Samuel Heyman (Temple University, James E. Beasley School of Law) has posted Mallory v. Norfolk Southern Railway Company: The Unwarranted End of Consent to General Jurisdiction in Pennsylvania (Temple Law Review, Vol. 95, 2022) on SSRN. Here is the abstract:
Pennsylvania’s business registration statute is unique. It is the only statute that requires foreign corporations to consent to general personal jurisdiction upon registration of the business. The Pennsylvania statute is potentially in tension with the Supreme Court’s 2014 decision in Daimler AG v. Bauman, which indicated that a corporation is subject to general jurisdiction only in its principal place of business or state of incorporation.
In Mallory v. Norfolk Southern Railway Co., the Pennsylvania Supreme Court ruled that Pennsylvania’s registration statute was, in fact, unconstitutional under Daimler. The court therefore held that Pennsylvania courts could not exercise jurisdiction over a Virginia corporation that had registered to do business in Pennsylvania in a suit that arose from the corporation’s activities in Ohio. In April 2022, the U.S. Supreme Court granted certiorari in Mallory to consider whether the Due Process Clause prohibits a state from requiring a corporation to consent to general personal jurisdiction upon registration there.
This Note argues that the Pennsylvania Supreme Court, in applying Daimler to the Commonwealth’s business registration statute, focused on the wrong issue. Instead, the court should have looked for guidance from the Supreme Court’s jurisprudence on consent to personal jurisdiction, namely, the landmark decision in Carnival Cruise Lines, Inc. v. Shute, in which the Court held that a forum selection clause is valid, absent negotiation, as long as it is fundamentally fair.
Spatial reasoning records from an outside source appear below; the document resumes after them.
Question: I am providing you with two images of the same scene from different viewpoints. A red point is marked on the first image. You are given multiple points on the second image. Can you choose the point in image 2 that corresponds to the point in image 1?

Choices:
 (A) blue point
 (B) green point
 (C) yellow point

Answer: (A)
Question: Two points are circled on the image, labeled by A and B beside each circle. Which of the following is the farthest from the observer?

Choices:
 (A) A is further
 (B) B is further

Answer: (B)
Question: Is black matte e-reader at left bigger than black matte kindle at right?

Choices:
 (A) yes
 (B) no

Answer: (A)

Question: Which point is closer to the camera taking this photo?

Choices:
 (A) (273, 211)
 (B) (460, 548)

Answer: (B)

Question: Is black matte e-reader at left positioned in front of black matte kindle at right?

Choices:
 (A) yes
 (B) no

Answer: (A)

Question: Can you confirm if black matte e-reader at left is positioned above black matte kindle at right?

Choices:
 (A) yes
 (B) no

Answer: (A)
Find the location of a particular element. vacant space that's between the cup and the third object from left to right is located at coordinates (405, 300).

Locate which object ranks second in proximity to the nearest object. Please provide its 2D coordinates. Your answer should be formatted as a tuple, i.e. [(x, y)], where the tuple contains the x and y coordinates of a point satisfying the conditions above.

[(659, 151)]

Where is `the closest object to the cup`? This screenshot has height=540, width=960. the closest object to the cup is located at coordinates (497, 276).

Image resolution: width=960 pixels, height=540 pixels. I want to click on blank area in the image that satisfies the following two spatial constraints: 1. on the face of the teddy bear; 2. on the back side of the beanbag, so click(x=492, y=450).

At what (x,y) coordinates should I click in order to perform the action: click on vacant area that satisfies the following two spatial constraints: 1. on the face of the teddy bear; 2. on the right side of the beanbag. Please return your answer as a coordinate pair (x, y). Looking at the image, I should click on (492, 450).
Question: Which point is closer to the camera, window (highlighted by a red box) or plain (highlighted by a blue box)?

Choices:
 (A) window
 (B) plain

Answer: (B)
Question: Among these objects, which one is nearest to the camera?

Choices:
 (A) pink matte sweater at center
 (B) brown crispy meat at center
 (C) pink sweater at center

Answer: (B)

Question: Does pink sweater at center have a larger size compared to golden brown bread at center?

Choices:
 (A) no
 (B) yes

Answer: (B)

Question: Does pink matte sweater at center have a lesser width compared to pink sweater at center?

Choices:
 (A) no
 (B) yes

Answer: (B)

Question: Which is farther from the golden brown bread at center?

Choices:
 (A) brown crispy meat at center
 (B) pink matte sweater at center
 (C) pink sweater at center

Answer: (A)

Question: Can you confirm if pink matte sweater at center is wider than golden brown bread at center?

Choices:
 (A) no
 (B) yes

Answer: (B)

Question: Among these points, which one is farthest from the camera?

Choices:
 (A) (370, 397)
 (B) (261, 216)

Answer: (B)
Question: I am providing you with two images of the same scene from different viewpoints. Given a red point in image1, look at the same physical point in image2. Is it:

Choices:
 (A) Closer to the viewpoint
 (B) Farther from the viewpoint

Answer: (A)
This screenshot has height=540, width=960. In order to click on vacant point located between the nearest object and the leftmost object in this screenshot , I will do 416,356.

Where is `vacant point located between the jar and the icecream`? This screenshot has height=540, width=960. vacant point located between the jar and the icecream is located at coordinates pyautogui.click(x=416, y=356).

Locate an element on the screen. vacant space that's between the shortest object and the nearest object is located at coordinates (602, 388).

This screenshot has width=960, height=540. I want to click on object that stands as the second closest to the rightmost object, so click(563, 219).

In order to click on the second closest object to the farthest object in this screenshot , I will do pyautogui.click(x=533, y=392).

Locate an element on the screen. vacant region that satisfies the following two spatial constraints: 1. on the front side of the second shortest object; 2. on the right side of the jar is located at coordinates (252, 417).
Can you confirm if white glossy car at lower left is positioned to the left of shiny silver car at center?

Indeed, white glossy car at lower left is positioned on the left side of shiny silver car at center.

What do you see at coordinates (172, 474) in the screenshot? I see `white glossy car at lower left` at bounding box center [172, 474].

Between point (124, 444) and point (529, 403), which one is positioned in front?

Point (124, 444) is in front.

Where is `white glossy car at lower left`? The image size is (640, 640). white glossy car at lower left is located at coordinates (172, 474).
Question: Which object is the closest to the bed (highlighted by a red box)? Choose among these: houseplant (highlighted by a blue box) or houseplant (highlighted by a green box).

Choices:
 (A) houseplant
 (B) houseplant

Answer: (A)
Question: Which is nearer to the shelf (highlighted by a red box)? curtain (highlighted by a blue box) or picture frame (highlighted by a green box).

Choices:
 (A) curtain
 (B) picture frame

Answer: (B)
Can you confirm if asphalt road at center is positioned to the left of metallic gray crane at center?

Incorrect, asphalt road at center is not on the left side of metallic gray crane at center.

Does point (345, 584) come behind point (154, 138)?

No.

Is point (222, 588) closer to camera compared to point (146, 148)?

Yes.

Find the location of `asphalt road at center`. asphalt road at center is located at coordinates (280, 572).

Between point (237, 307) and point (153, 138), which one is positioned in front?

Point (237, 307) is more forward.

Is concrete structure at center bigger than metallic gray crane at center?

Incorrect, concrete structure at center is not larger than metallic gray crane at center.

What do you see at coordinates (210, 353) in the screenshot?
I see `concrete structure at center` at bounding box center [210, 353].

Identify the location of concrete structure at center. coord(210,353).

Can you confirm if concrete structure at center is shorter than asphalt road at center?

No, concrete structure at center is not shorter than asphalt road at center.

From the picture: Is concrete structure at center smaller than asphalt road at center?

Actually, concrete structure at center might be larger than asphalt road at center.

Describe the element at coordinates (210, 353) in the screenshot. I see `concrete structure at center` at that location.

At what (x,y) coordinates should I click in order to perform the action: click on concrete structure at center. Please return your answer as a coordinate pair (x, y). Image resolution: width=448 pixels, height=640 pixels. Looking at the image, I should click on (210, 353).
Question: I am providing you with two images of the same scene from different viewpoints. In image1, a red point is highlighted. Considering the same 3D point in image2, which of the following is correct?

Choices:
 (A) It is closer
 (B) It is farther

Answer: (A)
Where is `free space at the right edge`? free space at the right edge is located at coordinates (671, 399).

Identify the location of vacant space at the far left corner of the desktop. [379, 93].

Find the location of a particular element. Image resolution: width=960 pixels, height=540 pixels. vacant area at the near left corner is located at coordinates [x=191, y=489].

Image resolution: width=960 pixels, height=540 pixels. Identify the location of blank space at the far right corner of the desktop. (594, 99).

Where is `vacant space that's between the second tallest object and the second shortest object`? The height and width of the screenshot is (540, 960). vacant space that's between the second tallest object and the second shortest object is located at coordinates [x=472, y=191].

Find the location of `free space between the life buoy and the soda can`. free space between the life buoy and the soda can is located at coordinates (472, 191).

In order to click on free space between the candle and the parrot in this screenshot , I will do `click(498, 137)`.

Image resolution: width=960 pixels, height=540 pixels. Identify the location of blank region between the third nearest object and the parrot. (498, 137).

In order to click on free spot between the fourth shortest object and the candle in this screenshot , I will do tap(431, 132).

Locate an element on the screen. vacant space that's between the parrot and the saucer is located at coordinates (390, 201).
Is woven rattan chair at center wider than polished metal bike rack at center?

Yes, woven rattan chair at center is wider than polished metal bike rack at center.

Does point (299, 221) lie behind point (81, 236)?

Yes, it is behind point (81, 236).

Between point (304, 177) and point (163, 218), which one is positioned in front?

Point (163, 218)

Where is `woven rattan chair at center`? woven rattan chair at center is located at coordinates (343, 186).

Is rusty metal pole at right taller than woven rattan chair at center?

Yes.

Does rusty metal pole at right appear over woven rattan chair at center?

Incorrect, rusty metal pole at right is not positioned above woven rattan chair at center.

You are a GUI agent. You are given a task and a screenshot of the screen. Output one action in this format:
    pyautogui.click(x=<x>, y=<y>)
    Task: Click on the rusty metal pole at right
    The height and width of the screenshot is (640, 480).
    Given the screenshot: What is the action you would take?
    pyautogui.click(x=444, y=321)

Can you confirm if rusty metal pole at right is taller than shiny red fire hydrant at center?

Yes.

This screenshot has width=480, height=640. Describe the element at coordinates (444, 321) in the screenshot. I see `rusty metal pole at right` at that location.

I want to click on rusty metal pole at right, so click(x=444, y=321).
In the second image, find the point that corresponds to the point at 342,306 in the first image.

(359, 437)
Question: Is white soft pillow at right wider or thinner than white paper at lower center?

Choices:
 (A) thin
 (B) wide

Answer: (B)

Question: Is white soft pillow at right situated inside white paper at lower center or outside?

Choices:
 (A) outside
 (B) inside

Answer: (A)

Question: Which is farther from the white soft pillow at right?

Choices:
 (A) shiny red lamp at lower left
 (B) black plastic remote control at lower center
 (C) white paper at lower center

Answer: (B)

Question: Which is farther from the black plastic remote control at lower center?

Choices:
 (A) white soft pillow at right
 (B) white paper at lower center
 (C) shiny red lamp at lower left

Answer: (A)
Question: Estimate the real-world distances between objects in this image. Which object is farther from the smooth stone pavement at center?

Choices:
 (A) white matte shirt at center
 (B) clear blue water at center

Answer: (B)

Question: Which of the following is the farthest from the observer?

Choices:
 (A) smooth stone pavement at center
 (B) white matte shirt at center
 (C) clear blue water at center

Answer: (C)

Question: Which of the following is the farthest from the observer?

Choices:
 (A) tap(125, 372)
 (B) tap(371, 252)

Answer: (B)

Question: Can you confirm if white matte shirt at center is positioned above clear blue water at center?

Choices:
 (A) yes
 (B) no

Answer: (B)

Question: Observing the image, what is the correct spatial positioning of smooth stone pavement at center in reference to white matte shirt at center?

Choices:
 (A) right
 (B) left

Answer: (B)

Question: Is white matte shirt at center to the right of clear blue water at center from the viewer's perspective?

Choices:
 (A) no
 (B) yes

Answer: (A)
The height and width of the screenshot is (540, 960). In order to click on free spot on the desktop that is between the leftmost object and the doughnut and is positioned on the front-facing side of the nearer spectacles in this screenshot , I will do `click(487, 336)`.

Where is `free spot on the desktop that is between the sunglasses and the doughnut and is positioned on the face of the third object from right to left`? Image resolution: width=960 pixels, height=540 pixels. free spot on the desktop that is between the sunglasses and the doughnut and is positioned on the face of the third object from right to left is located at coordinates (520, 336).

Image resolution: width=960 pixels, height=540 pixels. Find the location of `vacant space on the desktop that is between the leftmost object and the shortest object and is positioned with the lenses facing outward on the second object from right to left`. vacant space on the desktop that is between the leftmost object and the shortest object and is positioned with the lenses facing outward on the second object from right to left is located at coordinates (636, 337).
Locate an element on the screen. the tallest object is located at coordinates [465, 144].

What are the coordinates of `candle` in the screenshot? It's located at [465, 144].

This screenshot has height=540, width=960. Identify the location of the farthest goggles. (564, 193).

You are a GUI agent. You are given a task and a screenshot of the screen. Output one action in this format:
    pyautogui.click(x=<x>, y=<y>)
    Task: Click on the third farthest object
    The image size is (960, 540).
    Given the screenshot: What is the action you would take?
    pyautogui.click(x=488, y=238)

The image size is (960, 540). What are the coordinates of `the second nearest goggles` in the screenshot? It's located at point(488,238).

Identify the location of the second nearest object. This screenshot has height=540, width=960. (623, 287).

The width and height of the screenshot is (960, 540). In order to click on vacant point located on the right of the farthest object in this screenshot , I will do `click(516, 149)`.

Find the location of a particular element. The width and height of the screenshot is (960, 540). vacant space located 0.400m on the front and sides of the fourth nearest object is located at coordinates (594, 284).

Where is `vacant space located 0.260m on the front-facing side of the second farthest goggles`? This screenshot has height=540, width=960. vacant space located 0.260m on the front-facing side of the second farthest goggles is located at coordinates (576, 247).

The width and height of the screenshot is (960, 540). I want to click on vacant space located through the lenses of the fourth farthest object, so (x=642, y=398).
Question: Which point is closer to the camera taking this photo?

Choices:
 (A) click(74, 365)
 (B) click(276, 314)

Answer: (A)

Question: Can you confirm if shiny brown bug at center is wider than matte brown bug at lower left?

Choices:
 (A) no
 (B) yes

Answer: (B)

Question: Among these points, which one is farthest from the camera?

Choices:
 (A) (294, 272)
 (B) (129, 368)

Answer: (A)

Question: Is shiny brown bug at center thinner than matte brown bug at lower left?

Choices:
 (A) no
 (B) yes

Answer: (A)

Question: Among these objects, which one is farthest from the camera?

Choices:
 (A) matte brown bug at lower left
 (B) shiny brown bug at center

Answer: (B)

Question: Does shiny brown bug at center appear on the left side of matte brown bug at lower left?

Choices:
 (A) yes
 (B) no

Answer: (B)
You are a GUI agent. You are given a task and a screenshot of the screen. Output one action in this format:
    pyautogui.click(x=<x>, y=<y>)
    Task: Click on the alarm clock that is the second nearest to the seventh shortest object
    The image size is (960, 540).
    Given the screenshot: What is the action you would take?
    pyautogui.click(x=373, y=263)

The Supreme Court should reverse the Pennsylvania Supreme Court’s ruling and make clear that Daimler did not foreclose states’ ability to establish general personal jurisdiction through consent. When registering to do business in Pennsylvania, the defendant in Mallory knowingly and voluntarily consented to general jurisdiction. Even if that consent was achieved by semi-coercive means, the Court’s precedent allows individuals to be coerced into consenting to personal jurisdiction. The rules for corporations should be no different.
A well executed and timely student note.